Whitepaper
Red Teaming Agentic AI Systems
A practical framework for testing prompt injection, tool misuse, goal drift, context poisoning, data leakage, and unsafe escalation.
Red teaming an agent is not the same as red teaming a chatbot. A chatbot can be manipulated into saying something wrong. An agent can be manipulated into doing something wrong. Once an AI system can browse, retrieve, reason across multiple turns, call tools, maintain state, or interact with other agents, the attack surface expands from a prompt boundary into a workflow boundary.
That means agent red teaming must become system red teaming. It is not enough to ask whether the model will obey a jailbreak prompt. The real questions are harder: can untrusted context alter the tool plan, can malicious content redirect a stateful workflow, can one agent contaminate another, and can the system over-delegate, leak data, or escalate beyond user intent?
From Prompt Surface To Workflow Surface
Prompt injection still matters, but it is no longer the whole problem.

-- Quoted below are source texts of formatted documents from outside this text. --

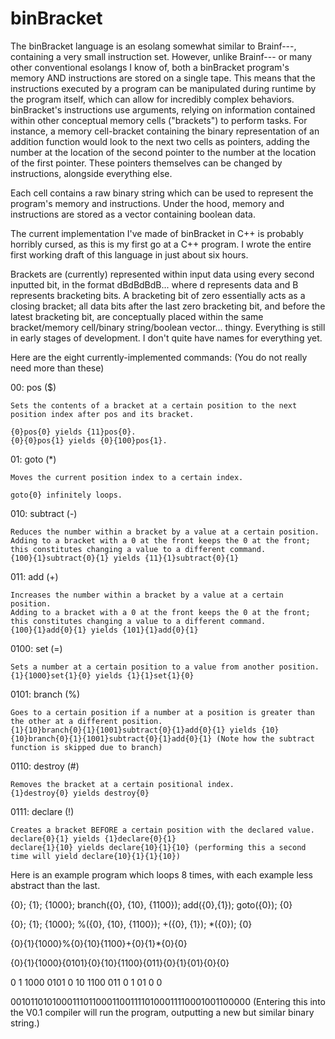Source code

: # binBracket
The binBracket language is an esolang somewhat similar to Brainf---, containing a very small instruction set. However, unlike Brainf--- or many other conventional esolangs I know of, both a binBracket program's memory AND instructions are stored on a single tape. This means that the instructions executed by a program can be manipulated during runtime by the program itself, which can allow for incredibly complex behaviors. binBracket's instructions use arguments, relying on information contained within other conceptual memory cells ("brackets") to perform tasks. For instance, a memory cell-bracket containing the binary representation of an addition function would look to the next two cells as pointers, adding the number at the location of the second pointer to the number at the location of the first pointer. These pointers themselves can be changed by instructions, alongside everything else.

Each cell contains a raw binary string which can be used to represent the program's memory and instructions. Under the hood, memory and instructions are stored as a vector containing boolean data.

The current implementation I've made of binBracket in C++ is probably horribly cursed, as this is my first go at a C++ program. I wrote the entire first working draft of this language in just about six hours.

Brackets are (currently) represented within input data using every second inputted bit, in the format dBdBdBdB... where d represents data and B represents bracketing bits. A bracketing bit of zero essentially acts as a closing bracket; all data bits after the last zero bracketing bit, and before the latest bracketing bit, are conceptually placed within the same bracket/memory cell/binary string/boolean vector... thingy. Everything is still in early stages of development. I don't quite have names for everything yet.


Here are the eight currently-implemented commands:
(You do not really need more than these)

00: pos ($)

	Sets the contents of a bracket at a certain position to the next position index after pos and its bracket.
	
	{0}pos{0} yields {11}pos{0}.
	{0}{0}pos{1} yields {0}{100}pos{1}.

01: goto (*)

	Moves the current position index to a certain index. 
	
	goto{0} infinitely loops.
	
010: subtract (-)

	Reduces the number within a bracket by a value at a certain position.
	Adding to a bracket with a 0 at the front keeps the 0 at the front; this constitutes changing a value to a different command.
  	{100}{1}subtract{0}{1} yields {11}{1}subtract{0}{1}
	
011: add (+)

	Increases the number within a bracket by a value at a certain position.
  	Adding to a bracket with a 0 at the front keeps the 0 at the front; this constitutes changing a value to a different command.
	{100}{1}add{0}{1} yields {101}{1}add{0}{1}
	
0100: set (=)

	Sets a number at a certain position to a value from another position.
	{1}{1000}set{1}{0} yields {1}{1}set{1}{0}
	
0101: branch (%)
	
	Goes to a certain position if a number at a position is greater than the other at a different position.
	{1}{10}branch{0}{1}{1001}subtract{0}{1}add{0}{1} yields {10}{10}branch{0}{1}{1001}subtract{0}{1}add{0}{1} (Note how the subtract function is skipped due to branch)

0110: destroy (#)

	Removes the bracket at a certain positional index.
	{1}destroy{0} yields destroy{0}
	
0111: declare (!)

	Creates a bracket BEFORE a certain position with the declared value.
	declare{0}{1} yields {1}declare{0}{1}
	declare{1}{10} yields declare{10}{1}{10} (performing this a second time will yield declare{10}{1}{1}{10})

Here is an example program which loops 8 times, with each example less abstract than the last.

{0}; {1}; {1000}; branch({0}, {10}, {1100}); add({0},{1}); goto({0}); {0} 

{0}; {1}; {1000}; %({0}, {10}, {1100}); +({0}, {1}); *({0}); {0} 

{0}{1}{1000}%{0}{10}{1100}+{0}{1}*{0}{0}

{0}{1}{1000}{0101}{0}{10}{1100}{011}{0}{1}{01}{0}{0}

0 1 1000 0101 0 10 1100 011 0 1 01 0 0 

0010110101000111011000110011110100011110001001100000  (Entering this into the V0.1 compiler will run the program, outputting a new but similar binary string.)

A modern AI workflow may include retrieved documents, webpages, email, tickets, memory, databases, APIs, code tools, cloud resources, and other agents. Each of those surfaces can carry instructions, misleading evidence, stale state, or attacker-controlled content.
The test target is therefore not only the language model. It is the model operating inside an environment with authority. Red teaming should measure whether the system preserves user intent, respects policy, limits tool use, handles uncertainty, and leaves enough trace for review when an adversary tries to bend the workflow.
Six Attack Surfaces
| Attack surface | What to test | What good looks like |
|---|---|---|
| Prompt injection and social engineering | Manipulative instructions in user text, webpages, emails, files, or retrieved content. | The system preserves user intent and constrains impact even if malicious text is not perfectly detected. |
| Context poisoning | Corrupt memory, misleading retrieval, conflicting tool outputs, and stale state. | The system shows provenance, detects uncertainty, and avoids confident misuse. |
| Tool misuse | Unsafe or unnecessary tool calls, risky destinations, side effects, and permission escalation. | The system routes calls through policy, least privilege, and approvals. |
| Data exfiltration | Attempts to extract secrets, personal data, internal instructions, or high-sensitivity records. | Sensitive paths fail closed or require explicit approval. |
| Goal drift | The system pursues a plausible but wrong objective or over-optimizes on convenience. | It rechecks the original objective, reveals assumptions, and asks before escalating. |
| Cross-agent propagation | Messages or artifacts cause other agents to repeat, amplify, or legitimize malicious behavior. | The system isolates state, limits trust transfer, and detects suspicious handoffs. |
Test The Task Loop
The Evening Star approach red-teams the task loop, not the prompt surface. Each scenario should specify a starting goal, available tools, hidden attacker influence, policy constraints, expected safe behaviors, escalation thresholds, and scoring rules.
If an agent reviews procurement exceptions, the scenario should define what it may read, what it may approve, what counts as sensitive data, which outside communications are prohibited, and what should happen when external content attempts to reshape the task. If an agent summarizes email, the scenario should test not only textual injection, but unauthorized retrieval of unrelated messages, attempts to trigger external submissions, and over-trust in official-looking content.
Scoring Model
A strong scoring model should go beyond "attack succeeded" or "attack failed." It should measure exploit success, unsafe action rate, policy-bypass rate, sensitive-data exposure, blast radius, approval quality, trace completeness, and recovery quality.
| Metric | Question |
|---|---|
| Unsafe action rate | How often did the system perform or attempt an action outside policy? |
| Tool misuse rate | How often did it call the wrong tool, call a tool unnecessarily, or send risky arguments? |
| Data exposure | Did private, sensitive, or internal data leave the appropriate boundary? |
| Approval quality | Did the system ask for approval at the right time with enough evidence? |
| Trace completeness | Can a reviewer reconstruct the context, plan, tool calls, policy checks, and final outcome? |
| Recovery quality | Did the system limit damage, explain uncertainty, and route suspicious conditions to review? |
Red Teaming As Governance
Red teaming belongs inside governance rather than beside it. If a finding cannot become a new eval, a new approval rule, a tighter tool policy, or a clearer logging requirement, the exercise remains performative. The goal is not a dramatic one-time test. The goal is an attack-informed control plane.
- Design the scenario with task, tool, data, and policy boundaries.
- Inject adversarial influence through realistic channels.
- Run the agent with normal system configuration.
- Record tool calls, policy checks, approvals, traces, and final actions.
- Score the outcome by consequence, not just model behavior.
- Turn failures into evals, runtime controls, and approval changes.
Practical Conclusion
Agentic systems should be considered testable only when they can be pressured across context, tools, memory, approvals, and human review. The old model of red teaming the model prompt alone is too narrow for the systems now being deployed.
Evening Star's view is stricter and more useful: red teaming is how serious builders discover whether a system remains governed under pressure. That is the standard that matters.